*** Opening Supplied material ***
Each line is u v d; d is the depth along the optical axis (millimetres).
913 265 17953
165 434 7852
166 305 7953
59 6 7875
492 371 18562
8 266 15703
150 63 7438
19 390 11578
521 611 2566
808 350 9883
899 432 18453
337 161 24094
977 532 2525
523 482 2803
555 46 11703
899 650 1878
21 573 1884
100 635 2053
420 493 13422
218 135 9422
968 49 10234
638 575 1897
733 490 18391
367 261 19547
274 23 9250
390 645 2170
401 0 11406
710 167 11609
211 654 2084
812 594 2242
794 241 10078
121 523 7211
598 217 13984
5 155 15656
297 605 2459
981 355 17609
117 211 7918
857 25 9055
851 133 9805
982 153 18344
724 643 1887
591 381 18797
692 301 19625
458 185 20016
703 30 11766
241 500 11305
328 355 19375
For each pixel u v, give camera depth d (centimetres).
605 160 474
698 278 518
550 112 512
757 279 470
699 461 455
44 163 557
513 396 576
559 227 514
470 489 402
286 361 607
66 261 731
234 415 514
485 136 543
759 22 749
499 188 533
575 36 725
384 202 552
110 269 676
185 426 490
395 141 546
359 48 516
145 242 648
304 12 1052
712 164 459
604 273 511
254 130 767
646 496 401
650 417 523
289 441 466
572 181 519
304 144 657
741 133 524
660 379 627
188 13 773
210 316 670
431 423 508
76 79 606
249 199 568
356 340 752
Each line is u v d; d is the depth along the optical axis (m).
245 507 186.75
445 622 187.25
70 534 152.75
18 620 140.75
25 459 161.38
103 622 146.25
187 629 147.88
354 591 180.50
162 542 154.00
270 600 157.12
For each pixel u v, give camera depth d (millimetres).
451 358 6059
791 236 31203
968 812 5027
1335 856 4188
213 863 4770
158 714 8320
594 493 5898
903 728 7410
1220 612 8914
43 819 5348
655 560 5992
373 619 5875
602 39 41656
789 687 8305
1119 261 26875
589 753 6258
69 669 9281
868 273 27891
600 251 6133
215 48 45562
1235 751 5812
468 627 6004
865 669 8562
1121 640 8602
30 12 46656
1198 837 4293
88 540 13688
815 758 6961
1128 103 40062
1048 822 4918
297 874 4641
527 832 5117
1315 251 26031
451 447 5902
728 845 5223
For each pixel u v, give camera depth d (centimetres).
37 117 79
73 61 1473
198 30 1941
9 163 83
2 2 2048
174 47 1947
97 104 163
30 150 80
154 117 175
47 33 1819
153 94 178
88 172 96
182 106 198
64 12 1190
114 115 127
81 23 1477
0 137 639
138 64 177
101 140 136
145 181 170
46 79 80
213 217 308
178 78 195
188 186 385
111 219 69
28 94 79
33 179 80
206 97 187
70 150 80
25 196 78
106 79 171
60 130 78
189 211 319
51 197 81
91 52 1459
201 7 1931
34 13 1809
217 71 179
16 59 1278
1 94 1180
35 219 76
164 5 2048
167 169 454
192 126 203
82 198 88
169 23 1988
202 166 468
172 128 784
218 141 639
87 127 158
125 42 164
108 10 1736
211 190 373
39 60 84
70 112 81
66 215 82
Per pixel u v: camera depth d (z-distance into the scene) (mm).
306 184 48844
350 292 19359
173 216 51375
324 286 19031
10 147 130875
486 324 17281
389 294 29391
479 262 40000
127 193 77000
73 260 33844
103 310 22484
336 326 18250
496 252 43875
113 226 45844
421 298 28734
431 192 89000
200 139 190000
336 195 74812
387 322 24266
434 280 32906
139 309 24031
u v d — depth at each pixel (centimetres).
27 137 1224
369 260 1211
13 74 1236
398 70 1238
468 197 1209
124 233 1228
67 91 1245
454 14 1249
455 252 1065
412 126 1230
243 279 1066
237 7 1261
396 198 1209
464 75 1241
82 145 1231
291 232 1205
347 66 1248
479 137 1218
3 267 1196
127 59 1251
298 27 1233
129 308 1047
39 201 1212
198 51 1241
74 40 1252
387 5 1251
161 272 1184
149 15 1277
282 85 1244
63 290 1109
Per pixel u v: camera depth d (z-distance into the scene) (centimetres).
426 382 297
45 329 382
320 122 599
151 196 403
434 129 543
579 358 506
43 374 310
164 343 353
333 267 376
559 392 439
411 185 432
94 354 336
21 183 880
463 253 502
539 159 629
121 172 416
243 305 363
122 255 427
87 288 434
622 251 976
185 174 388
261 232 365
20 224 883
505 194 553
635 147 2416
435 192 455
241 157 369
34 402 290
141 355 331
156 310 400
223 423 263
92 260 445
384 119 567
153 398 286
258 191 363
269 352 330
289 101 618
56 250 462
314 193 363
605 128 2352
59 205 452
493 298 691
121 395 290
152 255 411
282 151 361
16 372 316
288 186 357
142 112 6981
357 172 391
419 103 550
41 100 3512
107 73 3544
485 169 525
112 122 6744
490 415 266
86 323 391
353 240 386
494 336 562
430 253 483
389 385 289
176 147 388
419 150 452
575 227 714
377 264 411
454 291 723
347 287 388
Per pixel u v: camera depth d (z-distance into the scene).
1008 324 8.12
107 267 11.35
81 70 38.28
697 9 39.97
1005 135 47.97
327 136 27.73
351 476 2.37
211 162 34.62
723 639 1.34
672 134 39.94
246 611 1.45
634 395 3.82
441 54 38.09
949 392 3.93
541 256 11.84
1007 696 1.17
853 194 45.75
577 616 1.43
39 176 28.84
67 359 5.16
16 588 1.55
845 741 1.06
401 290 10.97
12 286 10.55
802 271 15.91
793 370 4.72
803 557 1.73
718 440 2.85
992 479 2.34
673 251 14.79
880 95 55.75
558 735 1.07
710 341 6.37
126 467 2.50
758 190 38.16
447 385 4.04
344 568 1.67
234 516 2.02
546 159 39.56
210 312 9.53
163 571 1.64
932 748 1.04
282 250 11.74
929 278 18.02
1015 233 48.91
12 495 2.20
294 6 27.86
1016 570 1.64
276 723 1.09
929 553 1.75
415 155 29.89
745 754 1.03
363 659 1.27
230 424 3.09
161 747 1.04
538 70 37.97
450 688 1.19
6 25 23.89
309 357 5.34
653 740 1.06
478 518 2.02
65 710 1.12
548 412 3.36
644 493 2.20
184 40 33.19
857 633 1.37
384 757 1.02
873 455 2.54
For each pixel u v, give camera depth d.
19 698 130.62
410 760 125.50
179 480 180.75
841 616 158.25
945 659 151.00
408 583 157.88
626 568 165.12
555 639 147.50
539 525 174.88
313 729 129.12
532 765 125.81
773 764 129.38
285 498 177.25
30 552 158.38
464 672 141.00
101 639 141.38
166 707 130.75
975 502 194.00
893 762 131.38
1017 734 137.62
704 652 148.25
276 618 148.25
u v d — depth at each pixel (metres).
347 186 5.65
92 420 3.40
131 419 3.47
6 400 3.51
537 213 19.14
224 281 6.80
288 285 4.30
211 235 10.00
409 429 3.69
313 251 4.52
*** Closing Supplied material ***
## [Required work]
Lines to set down from above: the line with "1016 570 1.64", the line with "19 698 130.62", and every line between, each exactly as written.

## [Completed exercise]
1016 570 1.64
276 723 1.09
929 553 1.75
415 155 29.89
745 754 1.03
363 659 1.27
230 424 3.09
161 747 1.04
538 70 37.97
450 688 1.19
6 25 23.89
309 357 5.34
653 740 1.06
478 518 2.02
65 710 1.12
548 412 3.36
644 493 2.20
184 40 33.19
857 633 1.37
384 757 1.02
873 455 2.54
For each pixel u v, give camera depth d.
19 698 130.62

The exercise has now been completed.